'Netanyahu Speech Won't Complicate Iran Talks'

White House spokesman Josh Earnest says Netanyahu's Congress speech "shouldn't" complicate Iran-West talks.

Elad Benari,

Nuclear talks in Geneva (archive)
Nuclear talks in Geneva (archive)
Reuters

The White House said on Monday that Prime Minister Binyamin Netanyahu's address to the U.S. Congress, scheduled for Tuesday, is unlikely to complicate ongoing nuclear talks with Iran.

"It shouldn't, and it's because the international community is united as we continue to pursue a diplomatic resolution to the international community's concerns with Iran's nuclear program," White House spokesman Josh Earnest told reporters in a briefing, according to the Reuters news agency.

He was reiterating comments he made last Friday, when he indicated that the Obama administration does not see Netanyahu's visit to Washington as bad for the negotiations between Iran and world powers.

Netanyahu’s speech is scheduled for Tuesday afternoon (Washington time), and a senior official in the Prime Minister’s entourage said Sunday that Netanyahu plans to unveil some specific details of the agreement between Iran and the West during his Congress speech.

"We know a great deal about the emerging agreement," the official said, adding, "In our view, it is a bad agreement." 

Responding to those comments earlier on Monday, top spokespeople for President Barack Obama's administration echoed warnings that a release of classified information on Iran talks would be a "betrayal".

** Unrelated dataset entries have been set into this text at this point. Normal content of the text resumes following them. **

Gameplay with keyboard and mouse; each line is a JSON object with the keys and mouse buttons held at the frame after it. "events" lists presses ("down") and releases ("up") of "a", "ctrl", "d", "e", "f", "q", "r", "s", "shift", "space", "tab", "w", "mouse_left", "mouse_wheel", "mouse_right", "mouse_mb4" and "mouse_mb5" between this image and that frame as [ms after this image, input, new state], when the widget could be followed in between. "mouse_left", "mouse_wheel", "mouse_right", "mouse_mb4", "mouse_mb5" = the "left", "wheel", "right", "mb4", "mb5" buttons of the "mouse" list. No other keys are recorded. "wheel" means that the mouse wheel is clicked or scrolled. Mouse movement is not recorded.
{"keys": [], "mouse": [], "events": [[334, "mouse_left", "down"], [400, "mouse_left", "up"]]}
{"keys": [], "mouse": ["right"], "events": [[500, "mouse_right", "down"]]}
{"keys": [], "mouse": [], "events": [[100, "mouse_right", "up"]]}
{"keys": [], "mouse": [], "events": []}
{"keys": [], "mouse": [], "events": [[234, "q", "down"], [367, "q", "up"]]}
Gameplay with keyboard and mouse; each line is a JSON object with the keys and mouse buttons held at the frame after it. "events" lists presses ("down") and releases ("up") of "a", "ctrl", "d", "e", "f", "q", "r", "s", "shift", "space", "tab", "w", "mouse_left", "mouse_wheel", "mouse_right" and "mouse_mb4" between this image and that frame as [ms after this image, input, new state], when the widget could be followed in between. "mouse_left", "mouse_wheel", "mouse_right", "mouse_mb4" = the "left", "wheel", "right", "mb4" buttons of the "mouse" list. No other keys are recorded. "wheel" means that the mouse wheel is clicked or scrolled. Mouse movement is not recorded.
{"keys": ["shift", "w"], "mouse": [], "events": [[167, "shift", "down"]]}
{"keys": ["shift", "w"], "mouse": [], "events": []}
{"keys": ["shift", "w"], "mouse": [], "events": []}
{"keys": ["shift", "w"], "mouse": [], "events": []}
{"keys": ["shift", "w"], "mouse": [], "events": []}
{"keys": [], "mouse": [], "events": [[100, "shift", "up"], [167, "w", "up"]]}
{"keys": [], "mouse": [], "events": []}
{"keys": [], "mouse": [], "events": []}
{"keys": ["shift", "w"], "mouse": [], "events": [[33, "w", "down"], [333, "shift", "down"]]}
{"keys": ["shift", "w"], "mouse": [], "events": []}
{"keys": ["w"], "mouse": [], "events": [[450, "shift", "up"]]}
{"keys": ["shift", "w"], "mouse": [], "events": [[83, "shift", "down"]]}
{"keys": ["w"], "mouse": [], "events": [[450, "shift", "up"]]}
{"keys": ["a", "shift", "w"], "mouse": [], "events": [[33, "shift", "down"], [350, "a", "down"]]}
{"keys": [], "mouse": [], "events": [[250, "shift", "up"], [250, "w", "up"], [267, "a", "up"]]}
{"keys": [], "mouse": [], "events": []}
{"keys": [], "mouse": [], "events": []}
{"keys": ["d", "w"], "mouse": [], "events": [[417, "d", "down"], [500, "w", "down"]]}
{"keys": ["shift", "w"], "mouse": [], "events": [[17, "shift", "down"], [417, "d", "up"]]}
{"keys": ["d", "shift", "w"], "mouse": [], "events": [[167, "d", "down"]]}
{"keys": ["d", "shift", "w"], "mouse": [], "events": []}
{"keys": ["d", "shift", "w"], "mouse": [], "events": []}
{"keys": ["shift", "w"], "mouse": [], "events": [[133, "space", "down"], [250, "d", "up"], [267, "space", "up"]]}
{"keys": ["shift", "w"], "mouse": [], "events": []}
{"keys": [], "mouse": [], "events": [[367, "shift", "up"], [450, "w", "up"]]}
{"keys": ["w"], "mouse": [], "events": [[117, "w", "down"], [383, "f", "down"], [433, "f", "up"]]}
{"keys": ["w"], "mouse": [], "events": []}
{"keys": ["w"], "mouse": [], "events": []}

State Department deputy spokeswoman Marie Harf on Monday said that discussing the contents of classified briefings by U.S. officials to Israelis would "betray" America's trust.

"We've continuously provided detailed classified briefings to Israeli officials to keep them updated and to provide context for how we are approaching getting to a good deal," she told reporters in Washington. "Any release of any kind of information like that would, of course, betray that trust."

That message was subsequently reiterated by Earnest, who said the White House is "concerned" at how unnamed Israeli officials in several recent reports are using information to "distort" America's negotiating position with Iran.

He said their doing so "is something that is counter-productive, and that we are not appreciative of to put it mildly."

"The United States has been providing our Israeli allies regular detailed classified briefings to give them the context about the progress that we're making in the context of these conversations" with Iran, said Earnest.